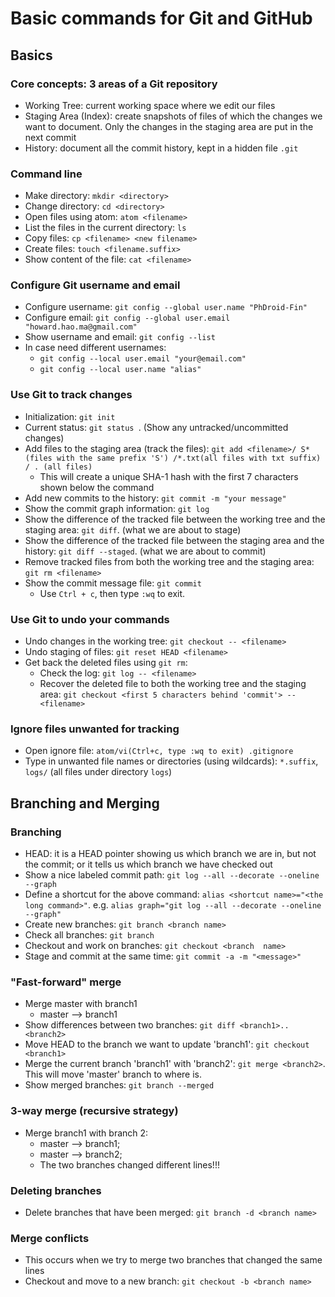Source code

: # Basic commands for Git and GitHub

## Basics
### Core concepts: 3 areas of a Git repository
  * Working Tree: current working space where we edit our files
  * Staging Area (Index): create snapshots of files of which the changes we want to document. Only the changes in the staging area are put in the next commit
  * History: document all the commit history, kept in a hidden file `.git`

### Command line
  * Make directory: `mkdir <directory>`
  * Change directory: `cd <directory>`
  * Open files using atom: `atom <filename>`
  * List the files in the current directory: `ls`
  * Copy files: `cp <filename> <new filename>`
  * Create files: `touch <filename.suffix>`
  * Show content of the file: `cat <filename>`

### Configure Git username and email
  * Configure username: `git config --global user.name "PhDroid-Fin"`
  * Configure email: `git config --global user.email "howard.hao.ma@gmail.com"`
  * Show username and email: `git config --list`
  * In case need different usernames:     
    * `git config --local user.email "your@email.com"`
    * `git config --local user.name "alias"`

### Use Git to track changes
  * Initialization: `git init`
  * Current status: `git status `. (Show any untracked/uncommitted changes)
  * Add files to the staging area (track the files): `git add <filename>/ S* (files with the same prefix 'S') /*.txt(all files with txt suffix) / . (all files)`
    * This will create a unique SHA-1 hash with the first 7 characters shown below the command
  * Add new commits to the history: `git commit -m "your message"
`
  * Show the commit graph information: `git log `
  * Show the difference of the tracked file between the working tree and the staging area: `git diff`. (what we are about to stage)
  * Show the difference of the tracked file between the staging area and the history: `git diff --staged`. (what we are about to commit)
  * Remove tracked files from both the working tree and the staging area: `git rm <filename>`
  * Show the commit message file: `git commit`
    * Use `Ctrl + c`, then type `:wq` to exit.

### Use Git to undo your commands
  * Undo changes in the working tree: `git checkout -- <filename>`
  * Undo staging of files: `git reset HEAD <filename>`
  * Get back the deleted files using `git rm`:
    * Check the log: `git log -- <filename>`
    * Recover the deleted file to both the working tree and the staging area: `git checkout <first 5 characters behind 'commit'> -- <filename>`

### Ignore files unwanted for tracking
  * Open ignore file: `atom/vi(Ctrl+c, type :wq to exit) .gitignore`
  * Type in unwanted file names or directories (using wildcards): `*.suffix`, `logs/` (all files under directory `logs`)

## Branching and Merging
### Branching
  * HEAD: it is a HEAD pointer showing us which branch we are in, but not the commit; or it tells us which branch we have checked out
  * Show a nice labeled commit path: `git log --all --decorate --oneline --graph`
  * Define a shortcut for the above command: `alias <shortcut name>="<the long command>"`. e.g. `alias graph="git log --all --decorate --oneline --graph"`
  * Create new branches: `git branch <branch name>`
  * Check all branches: `git branch`
  * Checkout and work on branches: `git checkout <branch  name>`
  * Stage and commit at the same time: `git commit -a -m "<message>"`
### "Fast-forward" merge
  * Merge master with branch1
    * master --> branch1
  * Show differences between two branches: `git diff <branch1>..<branch2>`
  * Move HEAD to the branch we want to update 'branch1': `git checkout <branch1>`
  * Merge the current branch 'branch1' with 'branch2': `git merge <branch2>`. This will move 'master' branch to where <branch name> is.
  * Show merged branches: `git branch --merged`
### 3-way merge (recursive strategy)
  * Merge branch1 with branch 2:
    * master --> branch1;
    * master --> branch2;
    * The two branches changed different lines!!!
### Deleting branches
  * Delete branches that have been merged: `git branch -d <branch name>`
### Merge conflicts
  * This occurs when we try to merge two branches that changed the same lines
  * Checkout and move to a new branch: `git checkout -b <branch name>`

________________

▶ Written task
Copy only the lines in the listing that contain "both".

▶ Answer area
  * Remove tracked files from both the working tree and the staging area: `git rm <filename>`
    * Recover the deleted file to both the working tree and the staging area: `git checkout <first 5 characters behind 'commit'> -- <filename>`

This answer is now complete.